This is an interesting opinion:
When authoring a web site, you need to make the site look good
*without* CSS first. Then use CSS to enhance the layout. CSS is NOT
ment to be the total layout mechanism. By requiring the browser to
support whatever version/subset of CSS you're using, aren't you
telling a lot of your low end mac viewers to go away?
Surely, because CSS has been so spottily and unevenly supported by
various modern browsers, that view holds a lot of merit.
But of course HTML 4.0 and CSS were designed to replace the over-use of
tables (say), in page construction. The problem is with the browsers,
which have not fully implemented a standard devised eight or so years
ago.
So, page designers who want to maximize viewership would minimize
CSS/HTML 4.
Still, it's amazing how much basic construction a Web page can be given
with the DIV tag and background tags and their specifications. My
attitude on my personal websites is: stick as close to HTML 4/CSS, and
have the pages look odd in some browsers, reminding viewers that bad
browsers should be abandoned for good browsers, goodness and badness
being thoroughness of implementation of CSS. Alas, I've determined iCab
to be a very bad browser. It's also a very weird browser, in that it
pretends to be a strict critic of Web pages (that smiley face/frown
face) according to the standard of HTML 4.0 strict, but is unable to
follow simple and long-agreed-upon CSS tags.

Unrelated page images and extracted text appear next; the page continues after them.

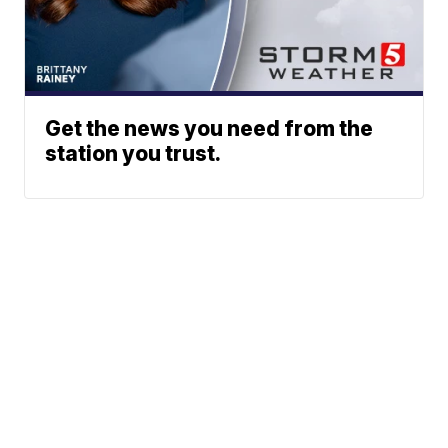
Get the news you need from the
station you trust.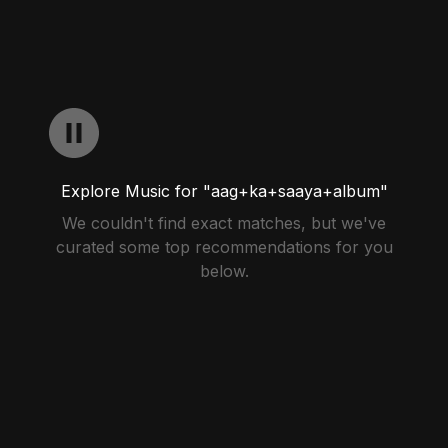
Explore Music for "aag+ka+saaya+album"
We couldn't find exact matches, but we've
curated some top recommendations for you
below.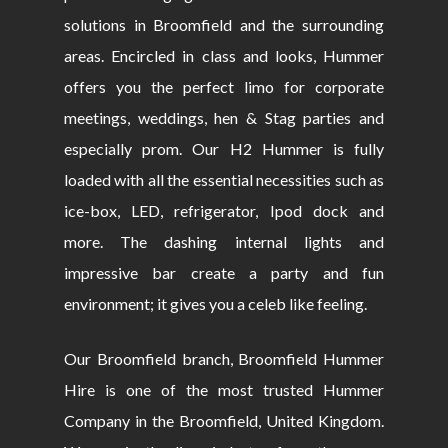
solutions in Broomfield and the surrounding
areas. Encircled in class and looks, Hummer
offers you the perfect limo for corporate
meetings, weddings, hen & Stag parties and
especially prom. Our H2 Hummer is fully
loaded with all the essential necessities such as
ice-box, LED, refrigerator, Ipod dock and
more. The dashing internal lights and
impressive bar create a party and fun
environment; it gives you a celeb like feeling.
Our Broomfield branch, Broomfield Hummer
Hire is one of the most trusted Hummer
Company in the Broomfield, United Kingdom.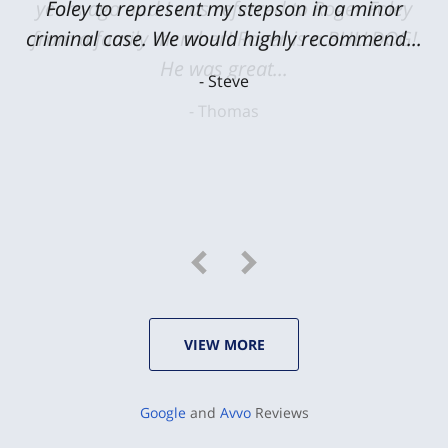
Foley to represent my stepson in a minor
criminal case. We would highly recommend...
Steve
VIEW MORE
Google
and
Avvo
Reviews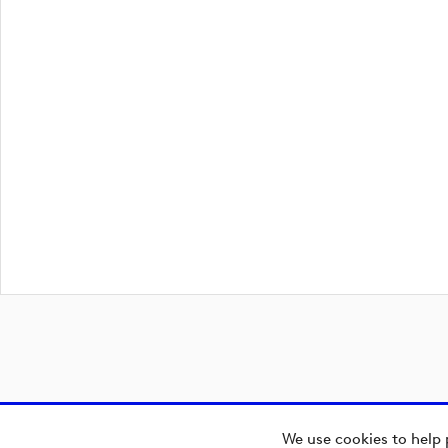
We use cookies to help 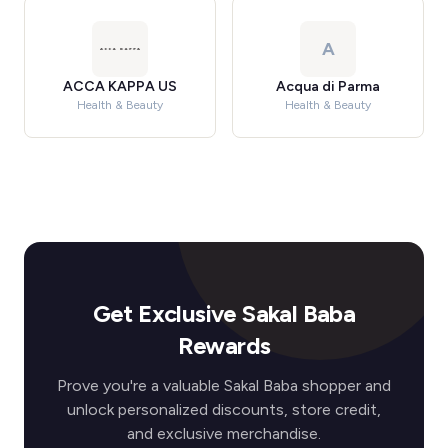
A
ACCA KAPPA US
Acqua di Parma
Health & Beauty
Health & Beauty
Get Exclusive Sakal Baba
Rewards
Prove you're a valuable Sakal Baba shopper and
unlock personalized discounts, store credit,
and exclusive merchandise.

There are many problems designing Web pages. I did some spiffing of one
of my pages, recently, and they looked great on Safari and Firefox in
OS X. Then I looked at it in Explorer in OS 9, and it went all screwy.
I went to a Windows box and used Explorer and ONLY the top bar loaded.
Something I'd done using CSS had prevented Explorer from loading my
site.
I've come to hate Explorer. It's a very sloppy browser, so a lot of Web
designers love it; it's very forgiving of badly written Web pages. But
it has some deep problems, and then some odd little problems too, like
(in Windows) STILL not supporting the < Q > tag.